§ **Work instructions**
Print the part of the hybrid malaria drug passage that begins with the words containing "How the old" and ends with "for this purpose.", reproducing it character for character.

The top malaria treatment currently in use, called ART, is not as effective as it once was. Experts recently confirmed ART-resistant malaria in Southeast Asia.
Now researchers are testing a hybrid drug that killed malaria strains grown in the laboratory as well as malaria parasites from patients in Thailand who were resistant to artemisinin combination therapy (ACT). Additionally, the drug was very effective against malaria that was resistant to both chloroquine (an older drug) and artemisinin.
Malaria drugs work by acting on the digestive vacuole (DV) of the parasite that causes malaria. Following treatment, the DV can mutate so that the drugs are “pumped out” of the DV, allowing the parasite to continue to reproduce.
The new hybrid therapy, tested by researchers at the National University of Singapore, works by blocking the resistance pump of the parasite while at the same time killing the parasite. This dual acting mechanism includes a killing factor (derived from chloroquine) and a second component that blocks the mutated DV pump (known as a chemoreversal agent).
The drug becomes concentrated inside the DV of the drug-resistant parasite and can then effectively kill the parasite.
How the old drug chloroquine is pumped out of the DV of the parasite by the transporter, and becomes ineffective, whereas the new hybrid molecules are able to block the transporter and stay inside the DV where they are able to kill the parasite. [Image credit: Brian Dymock]
This is the first time that a hybrid of chloroquine and a newly discovered chemoreversal factor have been used together in a single novel molecule for this purpose.

Extracted page text data

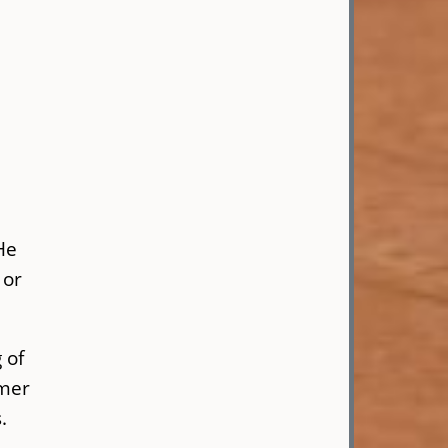
He
 or
 of
rmer
s.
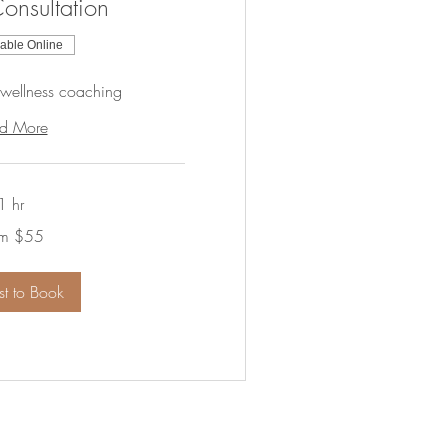
onsultation
lable Online
 wellness coaching
d More
1 hr
om $55
t to Book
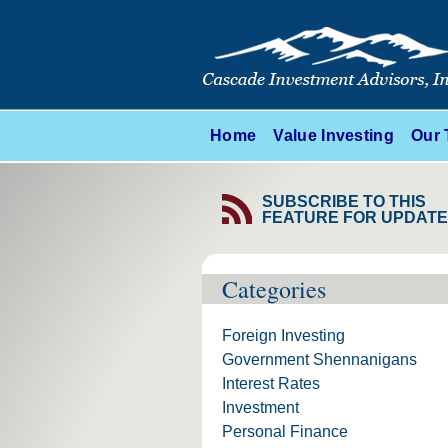
Home
Value Investing
Our
SUBSCRIBE TO THIS
FEATURE FOR UPDAT
Categories
Foreign Investing
Government Shennanigans
Interest Rates
Investment
Personal Finance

§ **Expected output**
How the old drug chloroquine is pumped out of the DV of the parasite by the transporter, and becomes ineffective, whereas the new hybrid molecules are able to block the transporter and stay inside the DV where they are able to kill the parasite. [Image credit: Brian Dymock]
This is the first time that a hybrid of chloroquine and a newly discovered chemoreversal factor have been used together in a single novel molecule for this purpose.